Column name | Description |  Source|
-------- | -------- | -------- | 
cicid   | Identifier for the immigration case   |NTTO |
arrival_date   | Arrival date of the immigrant   |NTTO|
state_code | Code of the state the immigrant came to |NTTO|
immigration_mode | Mode that the immigrant came to the US |NTTO|
departure_date | Departure date of the immigrant |NTTO|
airport_code | Code of the airport the immigrant came to |NTTO|
residence | Home of the immigrant |NTTO|
visa_code | Code of the visa the immigrant has |NTTO|
visa_type | Type of the visa the immigrant has |NTTO|
duration_of_stay | Duration of the immigrants stay| Calculated|

#### Step 5: Complete Project Write Up
* Clearly state the rationale for the choice of tools and technologies for the project.
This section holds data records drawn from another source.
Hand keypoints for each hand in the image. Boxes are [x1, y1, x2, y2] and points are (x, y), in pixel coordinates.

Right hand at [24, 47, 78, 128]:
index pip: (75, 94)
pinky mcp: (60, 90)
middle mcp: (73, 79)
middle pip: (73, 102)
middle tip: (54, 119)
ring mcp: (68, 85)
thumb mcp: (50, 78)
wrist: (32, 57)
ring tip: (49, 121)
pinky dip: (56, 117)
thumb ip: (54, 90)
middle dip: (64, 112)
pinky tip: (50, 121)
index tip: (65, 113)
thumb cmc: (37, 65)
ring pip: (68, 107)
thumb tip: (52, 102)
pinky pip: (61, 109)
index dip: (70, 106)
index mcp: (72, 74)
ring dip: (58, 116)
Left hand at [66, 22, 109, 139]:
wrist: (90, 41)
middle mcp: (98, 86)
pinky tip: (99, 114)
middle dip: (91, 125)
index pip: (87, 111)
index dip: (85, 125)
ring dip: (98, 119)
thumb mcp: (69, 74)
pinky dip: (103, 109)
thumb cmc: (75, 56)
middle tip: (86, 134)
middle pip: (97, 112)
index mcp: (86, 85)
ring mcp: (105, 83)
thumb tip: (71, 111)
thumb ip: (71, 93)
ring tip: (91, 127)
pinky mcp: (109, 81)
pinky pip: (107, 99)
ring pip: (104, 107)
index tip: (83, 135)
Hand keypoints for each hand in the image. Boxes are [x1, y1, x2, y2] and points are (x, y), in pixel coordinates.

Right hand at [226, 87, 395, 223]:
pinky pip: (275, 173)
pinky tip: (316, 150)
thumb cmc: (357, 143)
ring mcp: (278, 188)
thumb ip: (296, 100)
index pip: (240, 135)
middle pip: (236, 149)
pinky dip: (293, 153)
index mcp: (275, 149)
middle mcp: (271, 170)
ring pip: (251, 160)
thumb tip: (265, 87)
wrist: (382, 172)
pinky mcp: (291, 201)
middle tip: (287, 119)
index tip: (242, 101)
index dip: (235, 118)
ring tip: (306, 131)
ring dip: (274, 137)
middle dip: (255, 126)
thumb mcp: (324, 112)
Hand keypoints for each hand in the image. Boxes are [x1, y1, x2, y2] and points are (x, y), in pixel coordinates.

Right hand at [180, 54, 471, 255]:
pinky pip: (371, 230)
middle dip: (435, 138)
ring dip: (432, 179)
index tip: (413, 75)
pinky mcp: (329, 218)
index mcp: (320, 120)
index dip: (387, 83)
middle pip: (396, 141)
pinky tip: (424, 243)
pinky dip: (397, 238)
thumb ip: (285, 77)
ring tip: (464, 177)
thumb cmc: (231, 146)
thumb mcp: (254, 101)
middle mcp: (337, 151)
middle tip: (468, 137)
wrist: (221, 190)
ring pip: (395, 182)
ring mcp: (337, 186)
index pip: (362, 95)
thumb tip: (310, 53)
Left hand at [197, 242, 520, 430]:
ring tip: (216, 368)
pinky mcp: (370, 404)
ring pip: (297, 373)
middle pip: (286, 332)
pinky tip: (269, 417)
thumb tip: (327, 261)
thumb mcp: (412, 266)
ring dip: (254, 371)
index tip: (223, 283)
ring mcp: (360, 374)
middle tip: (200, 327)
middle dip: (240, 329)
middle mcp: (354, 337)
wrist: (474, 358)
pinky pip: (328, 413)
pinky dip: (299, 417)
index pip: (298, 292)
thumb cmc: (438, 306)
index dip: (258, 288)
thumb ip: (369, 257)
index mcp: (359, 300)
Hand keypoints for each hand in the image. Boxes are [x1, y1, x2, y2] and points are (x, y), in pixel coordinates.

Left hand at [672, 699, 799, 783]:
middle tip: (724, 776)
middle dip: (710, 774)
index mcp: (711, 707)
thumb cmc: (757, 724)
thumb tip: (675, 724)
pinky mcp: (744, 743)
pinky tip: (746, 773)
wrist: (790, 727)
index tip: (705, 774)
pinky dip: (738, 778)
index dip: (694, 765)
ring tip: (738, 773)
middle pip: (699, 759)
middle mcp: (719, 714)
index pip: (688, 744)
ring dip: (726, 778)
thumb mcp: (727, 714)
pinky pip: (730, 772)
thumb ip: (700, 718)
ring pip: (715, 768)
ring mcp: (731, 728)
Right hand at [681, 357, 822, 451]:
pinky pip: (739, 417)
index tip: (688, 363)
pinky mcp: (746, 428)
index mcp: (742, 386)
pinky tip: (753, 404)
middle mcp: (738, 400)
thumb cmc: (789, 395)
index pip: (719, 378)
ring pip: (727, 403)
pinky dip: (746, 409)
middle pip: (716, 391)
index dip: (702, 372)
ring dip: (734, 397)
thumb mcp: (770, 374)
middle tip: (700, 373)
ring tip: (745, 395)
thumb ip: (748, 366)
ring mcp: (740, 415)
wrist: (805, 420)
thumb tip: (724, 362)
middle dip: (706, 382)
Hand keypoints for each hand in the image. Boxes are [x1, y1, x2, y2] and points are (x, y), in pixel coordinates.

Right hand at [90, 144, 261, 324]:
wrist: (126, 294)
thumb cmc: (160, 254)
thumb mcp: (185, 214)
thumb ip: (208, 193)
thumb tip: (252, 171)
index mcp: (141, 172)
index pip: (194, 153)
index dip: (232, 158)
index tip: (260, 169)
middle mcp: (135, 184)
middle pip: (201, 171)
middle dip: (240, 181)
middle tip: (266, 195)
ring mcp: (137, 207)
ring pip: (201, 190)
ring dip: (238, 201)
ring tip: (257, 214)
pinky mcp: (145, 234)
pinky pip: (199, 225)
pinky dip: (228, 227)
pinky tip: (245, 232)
 * Spark was used as a tool to transform the data because it is made for working with large datasets 
* Propose how often the data should be updated and why.
 * The data should be updated monthly, since it relies on the immigration data which is partitioned into months. 
* Write a description of how you would approach the problem differently under the following scenarios:
 * The data was increased by 100x.
   * If the data was increased by 100x dezentralized methods for the ETL process would be useful. Therefore, the process could be ported to Amazon Reshift.
 * The data populates a dashboard that must be updated on a daily basis by 7am every day.
   * For this purpose, one could use Apache Airflow to create a DAG that runs on a daily schedule. 
 * The database needed to be accessed by 100+ people.
   * If the database needed to be accessed by multiple users, a data storage like Amazon S3 would be useful, because it can handle multi party access.